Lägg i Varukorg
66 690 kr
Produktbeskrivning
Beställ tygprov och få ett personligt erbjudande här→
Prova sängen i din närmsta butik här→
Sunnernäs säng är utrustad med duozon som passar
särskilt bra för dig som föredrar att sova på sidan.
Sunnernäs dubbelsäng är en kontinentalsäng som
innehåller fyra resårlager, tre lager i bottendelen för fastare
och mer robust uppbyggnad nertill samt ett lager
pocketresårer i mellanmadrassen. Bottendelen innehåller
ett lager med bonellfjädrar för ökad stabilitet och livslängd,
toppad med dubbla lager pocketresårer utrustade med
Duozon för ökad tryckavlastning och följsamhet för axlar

##########

Exercise directions: Only the lines from the one holding "Produktbeskrivning" through the end of the records should appear in the answer, each repeated exactly.

Written solution:
Produktbeskrivning
Beställ tygprov och få ett personligt erbjudande här→
Prova sängen i din närmsta butik här→
Sunnernäs säng är utrustad med duozon som passar
särskilt bra för dig som föredrar att sova på sidan.
Sunnernäs dubbelsäng är en kontinentalsäng som
innehåller fyra resårlager, tre lager i bottendelen för fastare
och mer robust uppbyggnad nertill samt ett lager
pocketresårer i mellanmadrassen. Bottendelen innehåller
ett lager med bonellfjädrar för ökad stabilitet och livslängd,
toppad med dubbla lager pocketresårer utrustade med
Duozon för ökad tryckavlastning och följsamhet för axlar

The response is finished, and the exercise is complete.